There were just so many in Khan’s care, and there was no rhyme or reason to the way he’d arranged them. Ancient treatises on fabric weaving lay next to a tome dedicated to Empyreal lineages, and that rested in a case situated between a volume on basic cycling and another with recipes for lotus flowers. The only way to find my target was to look in each case and pray that it held what I needed. Ten minutes passed, then twenty. Time was ticking away, but I couldn’t leave.
Finally, forty-five minutes after I’d left the School, I found what I needed. The trio of orichalcum keys rested on a black velvet pillow inside a glass case. Thin, almost invisible, wires ran down the corners of the panes into the case, and from there they continued down into the circuits beneath the floor. The instant the glass broke, an alarm would summon the police. Most importantly, once Khan’s guard heard the alarm, he’d activate a very expensive security technique that would prevent any portals in or out of that basement. In the most recent article I’d read, Khan bragged that it would take less than thirty seconds for any burglars to be trapped in his vault.
The urge to grab the keys and run welled up inside me. But I held off. I’d only get one shot at this. The timing had to be absolutely perfect. So I waited.
And I waited some more.
An hour had passed since I’d jumped through the portal into Tariq’s basement. Then seventy minutes. Maybe I’d made a mistake. If my mother had outsmarted me here, everything was ruined.
The sizzling crack of a portal opening in the basement reached my ears, and a wave of relief poured over me. Finally, the bad guys had shown their faces.
“I’m over here,” I shouted, and summoned a blazing ball of jinsei that lit up half the basement as bright as day.
“It’s him!” someone shouted, and a dozen figures charged across the basement toward me. They crashed into the display cases, knocked books to the floor, and set off a loud, piercing alarm. Red and white strobe lights burst to life. Their flashing illumination turned my opponents’ charge into eerie still frames.
It was time to go.
I cracked the portal return token in my left hand and drove my right elbow through the glass display case that held the keys.
My enemies raised their weapons and sent a storm of bullets tearing across the basement. I trusted to instinct and ducked beneath the deadly hail of projectiles and rushed toward the portal that opened beside me.
“Close it!” I shouted to the intern. He bobbed his head and slapped his hand down on the control panel. The portal snapped shut behind me, instantly silencing the alarm I’d triggered.
“Are you in trouble?” he asked me.
“Always,” I said. “But not as much as the people trapped in that basement.”
It was hard to stop grinning. My mother had clearly invested a lot of her forces into coming after me. With any luck, they’d been trapped in that basement by Khan’s security system. In the meantime, my friends and I had a clear shot at our goal with no heretics on our tail.
“I’ve held the other portal stable. You’re good to go, Mr. Warin,” the intern said. “Abi said you’re a hero. I’m proud to help you.”
Hero. That was not how I thought of myself. If I could roll back time and get a do-over on my entire life, be born to parents who didn’t treat me like an occult experiment, I’d do it in a heartbeat. There was a rush to saving the world, I wouldn’t deny that. But it was also terrifying, frustrating, and way more work than I ever felt like doing.
“Thanks,” I said as I strung the keys I’d stolen on the chain around my neck. They weighed surprisingly little, and were warm against my skin. It was comforting to think that we almost had everything we needed to head for the Umbral Forge. “That means a lot.”
I raced into the frigid teeth of the Siberian wilderness, pulled my goggles down over my eyes, and followed my friends’ footsteps into the darkness.
The Tomb
IT WAS HARD TO DESCRIBE the cold that gripped me when I emerged from the portal. The frigid temperature had a physical presence, like a hungry creature that lurked just out of sight. Every breath burned, each gust of wind chapped my lips raw, even through the scarf I’d pulled up over my mouth.

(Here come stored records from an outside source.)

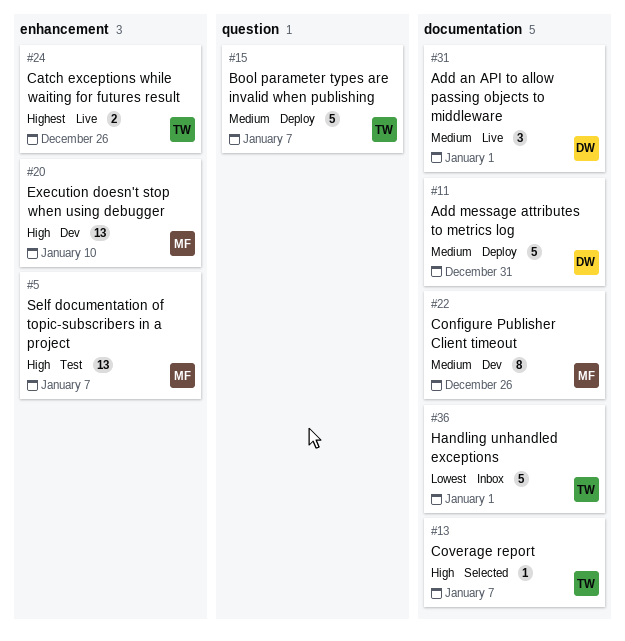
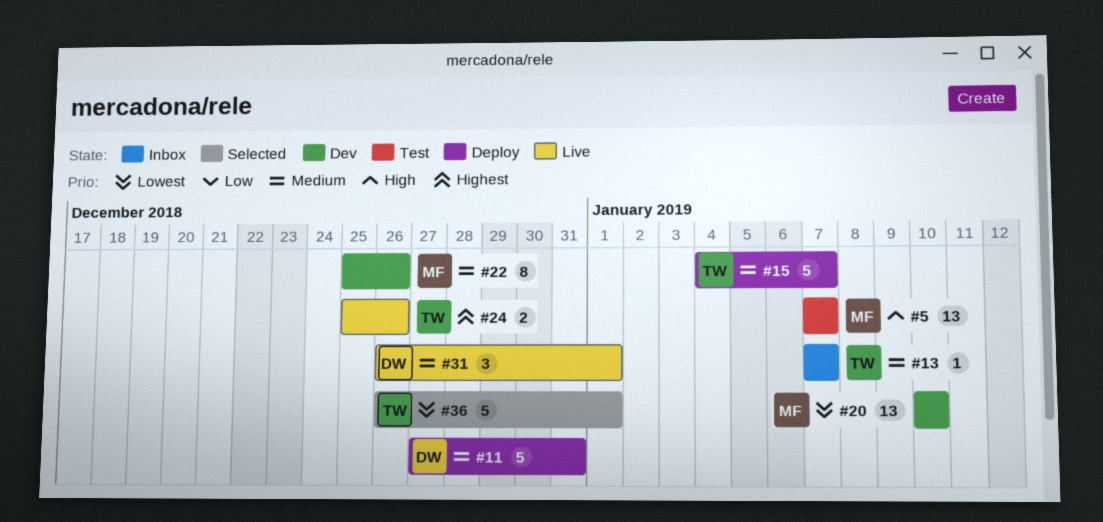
#13, status: Selected -> Inbox
#13, priority: High -> Medium
#20, priority: High -> Lowest
#36, status: Inbox -> Selected

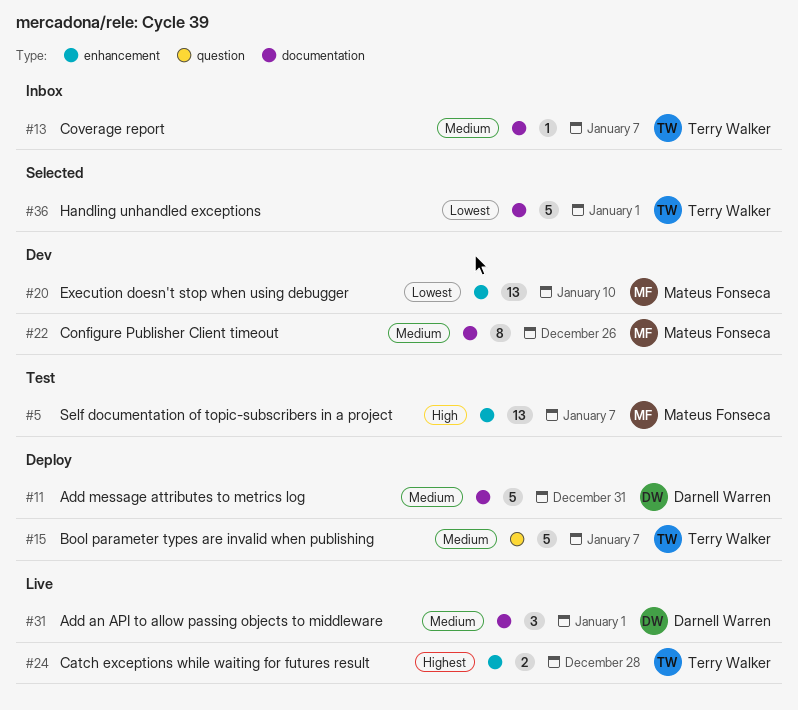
#24, due: Dec 26 -> Dec 28

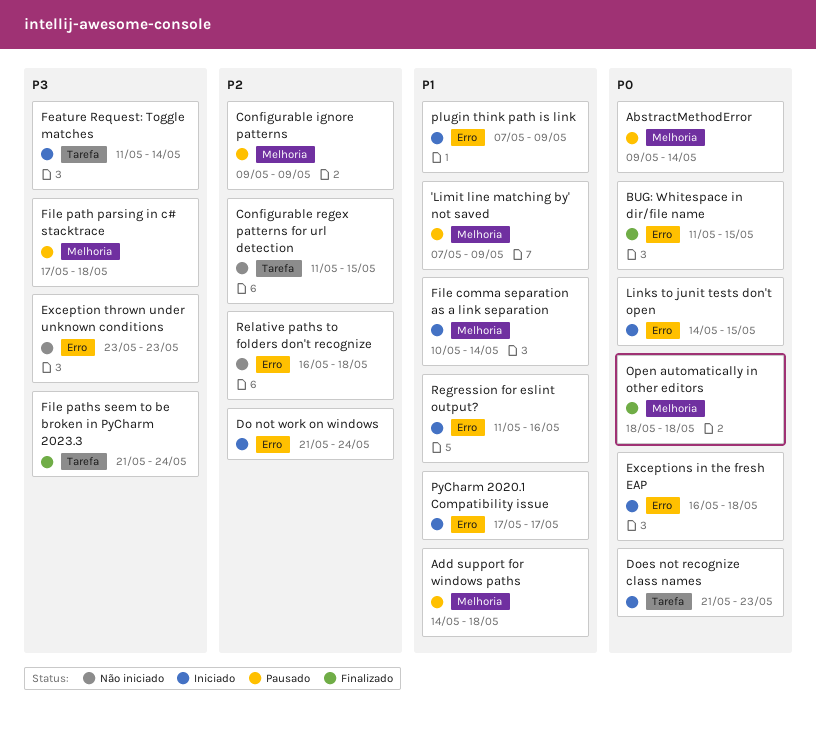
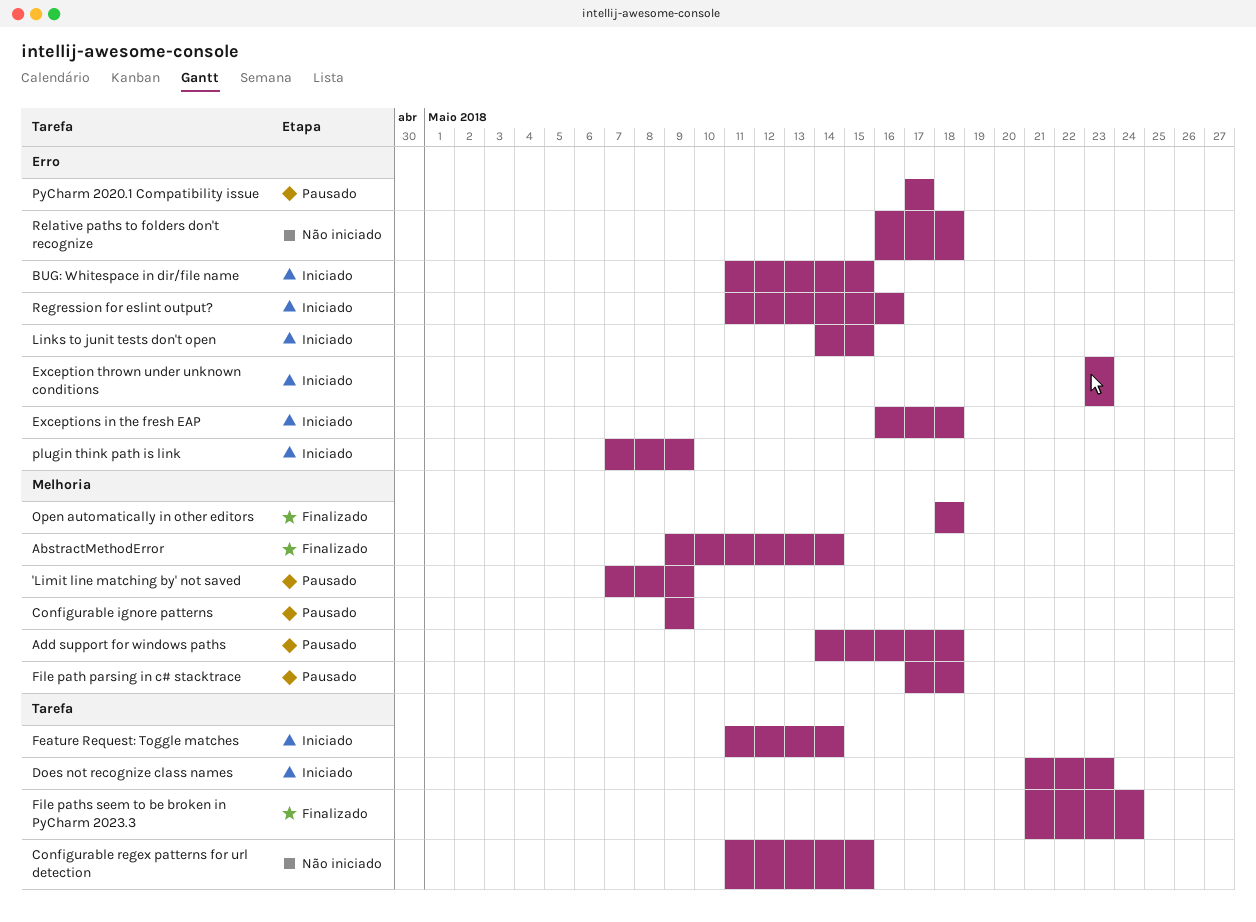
AbstractMethodError, status: Pausado -> Finalizado
BUG: Whitespace in dir/file name, status: Finalizado -> Iniciado
Do not work on windows: present -> none
Exception thrown under unknown conditions, status: Não iniciado -> Iniciado
File comma separation as a link separation: present -> none
PyCharm 2020.1 Compatibility issue, status: Iniciado -> Pausado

Icicles weighed down my lashes and returned seconds after I brushed them away with the back of a glove.
I followed the trail that marked my friends’ passing, pushing sacred energy into my channels to keep myself moving. If I stopped, even for a minute, my disciple-level core wouldn’t be enough to save me from the monstrous cold that wanted to drain every bit of warmth from my flesh.

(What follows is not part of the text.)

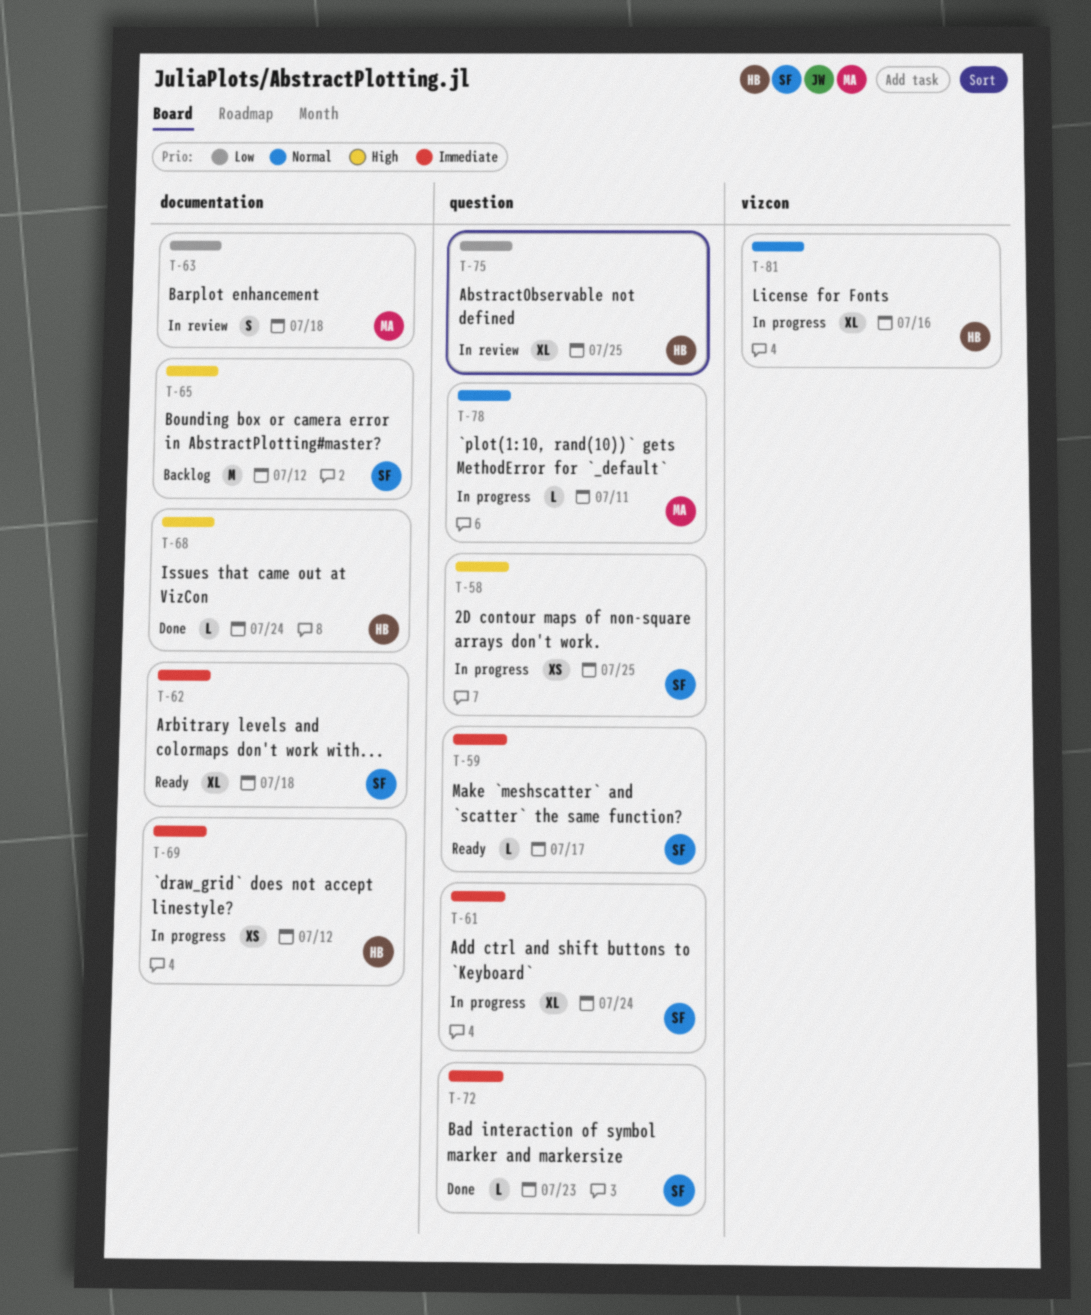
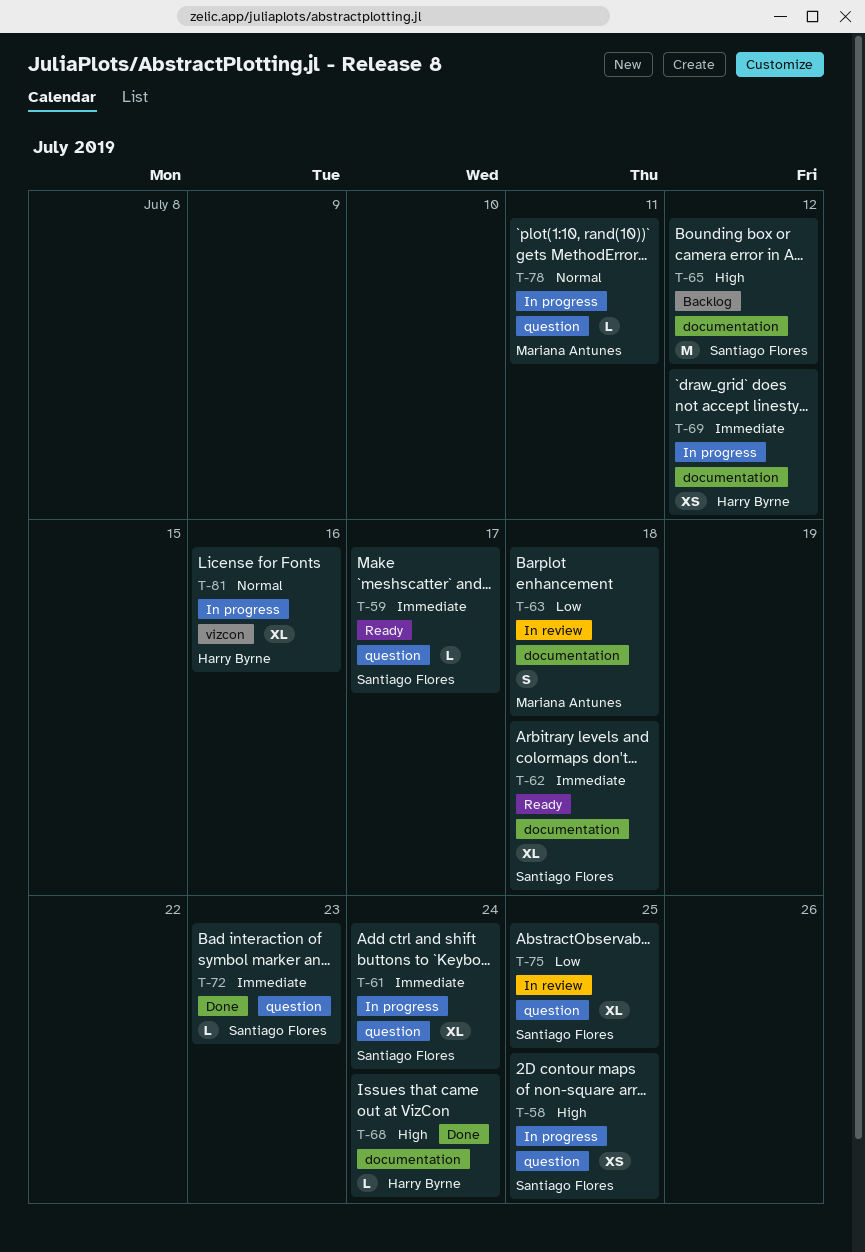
T-75, owner: Harry Byrne -> Santiago Flores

Lake Baikal was off to my left, a gleaming expanse of whitewater waves dotted with floes of ice. It was more of a sea than a lake, its distant shore lost in layers of fog so thick they looked like walls of gray stone.
I focused my thoughts on the stark beauty of the wilderness and the people who’d lived here so long ago. They’d survived without fancy snow gear or electricity. Their lives had been hard-won races from one survival crisis to another. Those were dark times, indeed.
In some ways, though, I envied those who’d come before. There was no time for politics when your biggest concern was whether you’d find a caribou or a mammoth to feed yourselves. When everyone had to pull together to live, they couldn’t afford to stab each other in the back.
There was something pure about that way of life. I wondered if I would’ve survived in those long-gone days.